2. Menyelam Lebih Dalam Bersama Al-Qur’an
Level 3 mengajak kita “menyelam”—bukan sekadar membaca ayat, tapi mengurai pola pikir, menemukan akar masalah, dan menghidupkan lagi pesan Al-Qur’an dalam gerak hidup kita.
Sebelum menyelam, peserta diminta menuliskan harapan.
Mengapa?
Karena hanya orang yang mengetahui tujuan yang akan bertahan melawan rasa bosan.
Dan untuk menjaga perjalanan itu tetap hidup, digunakan pula Living Qur’an Journal, serta tantangan 40 hari yang menguatkan disiplin spiritual. Kita belajar bahwa:
“Bukan kita tidak mampu istiqamah—kadang kita hanya tidak melihat perjalanan yang sedang kita jalani.”
3. The Living Qur’an: Siapa dan Apa?
Ketika ditanya:
“Siapakah The Living Qur’an yang sejati?”
Jawabannya jelas dan indah:
Rasulullah ﷺ — manusia yang setiap gerak, keputusan, dan akhlaknya adalah manifestasi hidup dari Al-Qur’an.
Maka tujuan kita bukan menjadi sempurna seperti beliau, tapi menapaki jejak itu sedikit demi sedikit.
Setiap hari sedikit, tetapi terus.
4. Kenapa Semangat Cepat Naik dan Turun?
Setelah kajian atau pelatihan, hati sering menyala. Kita merasa kuat, yakin, penuh cahaya.

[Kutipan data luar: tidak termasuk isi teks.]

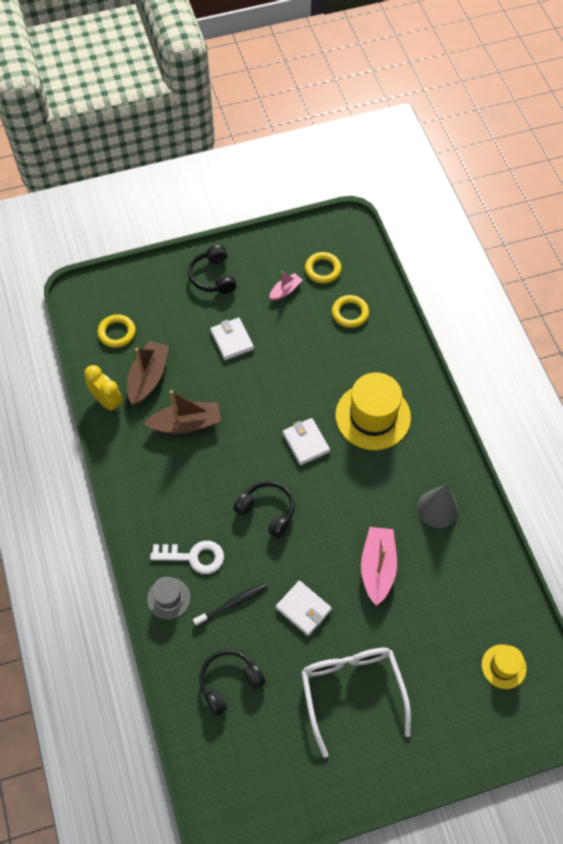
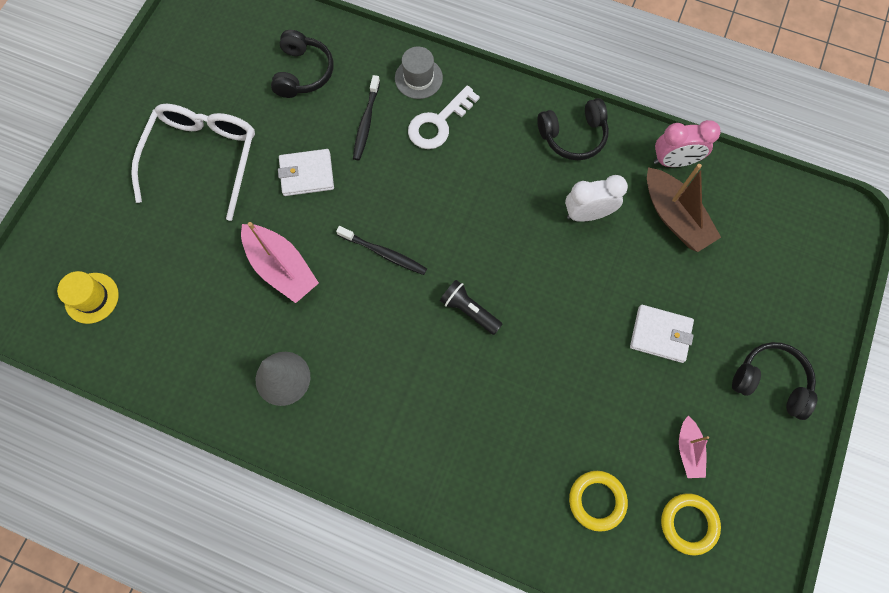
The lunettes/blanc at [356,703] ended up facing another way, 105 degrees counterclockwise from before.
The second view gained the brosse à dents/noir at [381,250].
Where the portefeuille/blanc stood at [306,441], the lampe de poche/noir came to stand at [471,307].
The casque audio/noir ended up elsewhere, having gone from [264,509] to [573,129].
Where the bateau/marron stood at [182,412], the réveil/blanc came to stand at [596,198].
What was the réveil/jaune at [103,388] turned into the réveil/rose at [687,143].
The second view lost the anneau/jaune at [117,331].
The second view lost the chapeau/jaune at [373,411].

Namun beberapa hari berlalu, dan semuanya meredup lagi.
Karena:
-
Energi motivasi cepat naik tetapi cepat habis.
-
Dunia langsung menarik perhatian kita kembali.
-
Pikiran dipenuhi hal teknis, bukan makna.
-
Dan yang paling penting: kita lupa mengapa kita memulai.
Ustadz pernah berkata:
“Yang paling bisa menyemangati dirimu… tetap dirimu sendiri.”

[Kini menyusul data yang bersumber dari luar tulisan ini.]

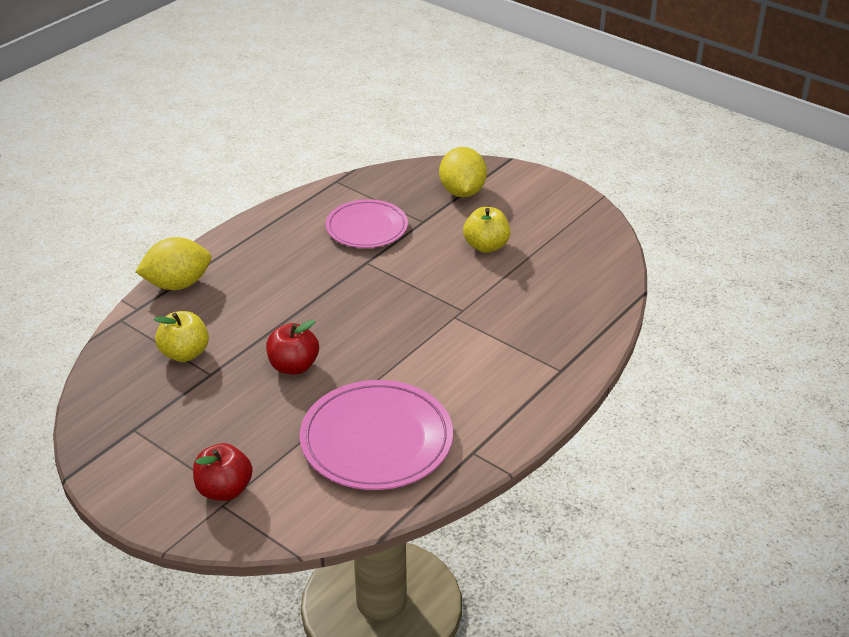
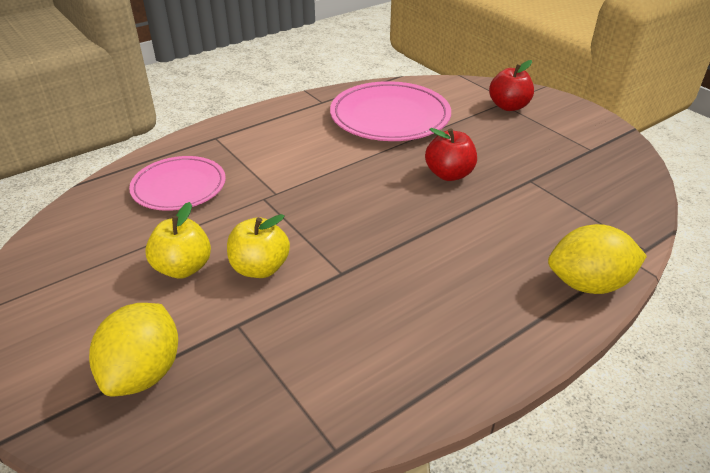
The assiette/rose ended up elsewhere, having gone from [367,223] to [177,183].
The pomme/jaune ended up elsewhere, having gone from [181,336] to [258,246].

Maka perjalanan ini harus selalu kembali kepada niat, bukan sekadar “perasaan semangat.”
5. Munasabah: Saat Satu Kata Membuka Pintu Kesadaran
Dalam menyelam, kita diajak melihat munasabah—keterhubungan kata dan ayat.
Contohnya kata اشْتَرَىٰ (membeli) dalam At-Taubah 111, ternyata juga muncul di Yusuf ayat 20.
▪️ Di Yusuf, Nabi Yusuf “dibeli dengan harga murah.”
▪️ Di At-Taubah, Allah “membeli hamba-Nya” dengan harga yang sangat mahal: surga.
Hikmahnya:
Jika engkau menjual dirimu kepada manusia, engkau akan dibayar murah.
Tapi jika engkau menjual dirimu kepada Allah—Allah membayarmu dengan kemuliaan.
Jangan bekerja, beramal, atau berjuang hanya demi tepuk tangan manusia.
Semua itu murah.
Balasan terbaik hanya datang dari Allah.
6. Tadabbur Al-Baqarah Ayat 61: Ketika Bosan Menghancurkan
Bani Israil baru saja:Namun mereka berkata:
“Kami bosan. Mintakan makanan lain yang lebih lengkap.”
Bukan permintaannya yang salah—
tetapi sikap dan nada mereka:
merendahkan nikmat, mengeluh, dan membandingkan masa perjuangan dengan masa nyaman yang sebenarnya penuh penindasan di Mesir.
Mereka terlena oleh memori kenyamanan palsu.
Mereka ingin kembali pada sesuatu yang dahulu menyakiti mereka.
Itulah bahayanya kebosanan:
Ia bisa membuatmu ingin kembali pada hal-hal yang dulu merusakmu.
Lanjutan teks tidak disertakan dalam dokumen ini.